BB aumenta recursos de microcrédito para produção

Fonte: Valor | Cesar Felício | De Belo Horizonte

Ruy Baron/valor

Bendini, presidente do Banco do Brasil: expansão no microcrédito não irá afetar a rentabilidade da instituição

O Banco do Brasil irá tentar reorientar a sua carteira de microcrédito do consumo para atividades que gerem capital. Segundo o presidente da instituição, Aldemir Bendine, a rede varejista nacional não desenvolveu tecnologia para ampliar a sua atenção no setor. Bendine assinou no último dia 25 um termo de cooperação para contar com a assessoria de Mohammad Yunus, economista bengali que ganhou o prêmio Nobel de 2006. Yunus dirigiu até este mês o Grameen Bank, instituição da qual se afastou este mês por pressão do governo de Bangladesh.

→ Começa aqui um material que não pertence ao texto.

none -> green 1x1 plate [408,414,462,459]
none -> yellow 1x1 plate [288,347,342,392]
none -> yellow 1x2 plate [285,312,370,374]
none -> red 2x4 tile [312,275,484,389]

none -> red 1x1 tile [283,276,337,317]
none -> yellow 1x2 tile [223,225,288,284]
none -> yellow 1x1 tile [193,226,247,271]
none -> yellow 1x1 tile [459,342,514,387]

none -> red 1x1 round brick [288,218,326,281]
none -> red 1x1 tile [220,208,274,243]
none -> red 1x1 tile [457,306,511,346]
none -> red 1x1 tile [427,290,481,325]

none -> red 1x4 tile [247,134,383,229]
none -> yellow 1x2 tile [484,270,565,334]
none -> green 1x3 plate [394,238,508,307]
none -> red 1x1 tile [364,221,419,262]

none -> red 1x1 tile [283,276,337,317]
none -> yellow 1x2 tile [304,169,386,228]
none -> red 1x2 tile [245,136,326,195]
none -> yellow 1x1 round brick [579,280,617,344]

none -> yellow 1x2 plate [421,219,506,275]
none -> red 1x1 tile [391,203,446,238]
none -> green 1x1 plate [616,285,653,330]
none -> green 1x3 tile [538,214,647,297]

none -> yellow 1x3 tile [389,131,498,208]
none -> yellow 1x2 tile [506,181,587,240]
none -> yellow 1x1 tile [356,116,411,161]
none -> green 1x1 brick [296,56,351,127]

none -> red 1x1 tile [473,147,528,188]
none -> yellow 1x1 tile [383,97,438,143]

"A meta é conseguirmos em um primeiro momento, este ano, uma alavancagem de R$ 1,5 bilhão", afirmou. O BB conta atualmente com uma carteira de R$ 1,1 bilhão em empréstimos de microcrédito, fundamentalmente voltado para consumo. Este valor representa um pouco menos da metade do total direcionado ao microcrédito pelo sistema financeiro.

Apesar de criado em junho de 2003, com a norma do Banco Central que determinou 2% dos montantes de depósitos da vista sejam direcionados para microcrédito ou retidos em compulsórios, muitas instituições financeiras terminam com estes montantes bloqueados por falta de investimentos nestas linhas.

"A grande dificuldade para o microcrédito voltado para a produção é que ele não é adequado com a tecnologia local de uma agência de varejo tradicional. Falta o conhecimento dos arranjos produtivos locais. O Banco do Nordeste teve os melhores resultados, mas em uma escala pequena. Vamos atuar em escala nacional, utilizando a atual rede de agências, mas capacitando agentes de crédito por meio de convênios como esse", afirmou Bendine. Entre as inovações, o executivo mencionou a possibilidade de o BB adotar o crédito solidário, por meio do qual um consórcio de tomadores recebe o financiamento e fica mutuamente responsabilizado pela eventual inadimplência. "Esta modalidade está sendo usada, com sucesso, pelo Banco do Nordeste."

O presidente do BB disse que a expansão no microcrédito não irá afetar a rentabilidade da instituição, porque serão usados recursos da Fundação Banco do Brasil e que seriam objeto de retenção do compulsório. "O impacto na rentabilidade será zero", frisou. Nos últimos meses, o BB tem sido orientado pelo governo federal a aumentar a sua oferta de crédito em áreas de interesse social. Na semana passada, a presidente Dilma Rousseff determinou que o BB aumente a sua atuação no segmento de habitação popular, atuando de forma complementar à Caixa Econômica Federal no financiamento do programa "Minha Casa, Minha Vida". A expansão desta linha já deve ocorrer este ano. Segundo Bendine, a carteira de financiamento imobiliário, atividade em que o banco ingressou apenas em 2009, deve passar de R$ 5 bilhões para R$ 7 bilhões. O presidente do BB encontrou-se ontem com Yunus em Belo Horizonte, durante um fórum internacional de comunicação e sustentabilidade.